This is the mail archive of the
mailing list for the GCC project.
Re: Serious performance regression -- some tree optimizer questions
- From: Ulrich Weigand <Ulrich dot Weigand at de dot ibm dot com>
- To: Zdenek Dvorak <rakdver at atrey dot karlin dot mff dot cuni dot cz>
- Cc: Zdenek Dvorak <dvorakz at suse dot de>, gcc at gcc dot gnu dot org, Michael Matz <matz at suse dot de>
- Date: Wed, 12 Jan 2005 19:12:45 +0100
- Subject: Re: Serious performance regression -- some tree optimizer questions
Zdenek Dvorak <email@example.com> wrote on 01/03/2005
> > I've added a hack to get_computation_at to *also* call
> > strip_offset (just like get_computation_cost_at now does
> > when patch #7 is applied), and now I'm getting good code ...
> this is a bit dangerous -- I am fairly sure that strip_offset is
> sometimes wrong. This is OK in the current use (when it is used just
> inside the heuristics to choose the right candidates), but using it
> for code generation would almost surely lead to misscompilations.
> I will try to come up with some solution for the problem.
There was one last IV selection problem w.r.t. to the IV used for
the comparison at the end of the loop; may_eliminate_iv did not
allow an unsigned candidate to be used instead of the orignal
(signed) variable.
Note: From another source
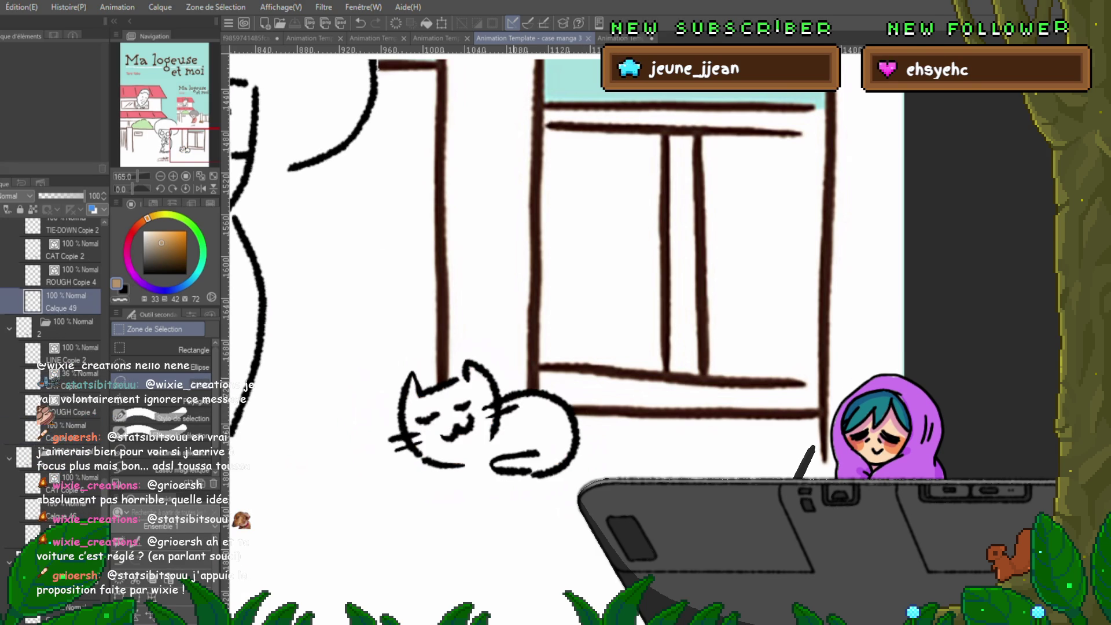
key(ctrl+Right)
Therefore, IV selection chose a candidate
incremented at the end of the loop instead of one incremented
before the exit test; this caused a new basic block to be
inserted, which in turn prevented some subsequent optimizations.
The patch #3 from your mail, however, together with a change to
may_eliminate_iv to actually pass the OEP_IGNORE_SIGNEDNESS flag
to operand_equal_p, fixes this problem.
I'm now running a current CVS head together with the following
your patch #3 (introduces OEP_IGNORE_SIGNEDNESS)
my hack to use OEP_IGNORE_SIGNEDNESS in may_eliminate_iv
your patch #7 (introduces strip_offset)
my hack to use strip_offset in get_computation_at
your latest IV sign-extension patch
This compiler now generates absolutely perfect code for the mgrid
hot spot on 64-bit s390x; I couldn't write better assembler by hand ;-)
Together with Dan Berlin's value handle backsubstituon patch I'm
also getting perfect code on 31-bit s390.
I haven't looked at other test cases yet, but I'd assume the ivopt
changes significantly benefit other code as well ...
Do you think it will be possible to still get some/most of these
changes into 4.0?
Mit freundlichen Gruessen / Best Regards
Dr. Ulrich Weigand
Linux for S/390 Design & Development
IBM Deutschland Entwicklung GmbH, Schoenaicher Str. 220, 71032 Boeblingen
Phone: +49-7031/16-3727 --- Email: Ulrich.Weigand@de.ibm.com